*** Opening of Stored data ***

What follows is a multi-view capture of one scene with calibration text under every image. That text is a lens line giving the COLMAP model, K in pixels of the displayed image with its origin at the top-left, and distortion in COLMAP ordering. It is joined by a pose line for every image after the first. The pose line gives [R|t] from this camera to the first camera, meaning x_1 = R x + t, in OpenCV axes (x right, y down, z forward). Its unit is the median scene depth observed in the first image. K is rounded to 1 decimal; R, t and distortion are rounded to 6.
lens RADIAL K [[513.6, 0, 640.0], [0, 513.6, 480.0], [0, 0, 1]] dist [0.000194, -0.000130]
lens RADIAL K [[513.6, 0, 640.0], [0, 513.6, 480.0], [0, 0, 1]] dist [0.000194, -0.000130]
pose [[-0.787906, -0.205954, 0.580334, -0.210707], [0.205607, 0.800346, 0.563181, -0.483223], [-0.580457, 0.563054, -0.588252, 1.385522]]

*** Close of Stored data ***

→ **Description of the task**
Copy out every line of the listing above verbatim, with no changes.

→ **Answer for this exercise**
What follows is a multi-view capture of one scene with calibration text under every image. That text is a lens line giving the COLMAP model, K in pixels of the displayed image with its origin at the top-left, and distortion in COLMAP ordering. It is joined by a pose line for every image after the first. The pose line gives [R|t] from this camera to the first camera, meaning x_1 = R x + t, in OpenCV axes (x right, y down, z forward). Its unit is the median scene depth observed in the first image. K is rounded to 1 decimal; R, t and distortion are rounded to 6.
lens RADIAL K [[513.6, 0, 640.0], [0, 513.6, 480.0], [0, 0, 1]] dist [0.000194, -0.000130]
lens RADIAL K [[513.6, 0, 640.0], [0, 513.6, 480.0], [0, 0, 1]] dist [0.000194, -0.000130]
pose [[-0.787906, -0.205954, 0.580334, -0.210707], [0.205607, 0.800346, 0.563181, -0.483223], [-0.580457, 0.563054, -0.588252, 1.385522]]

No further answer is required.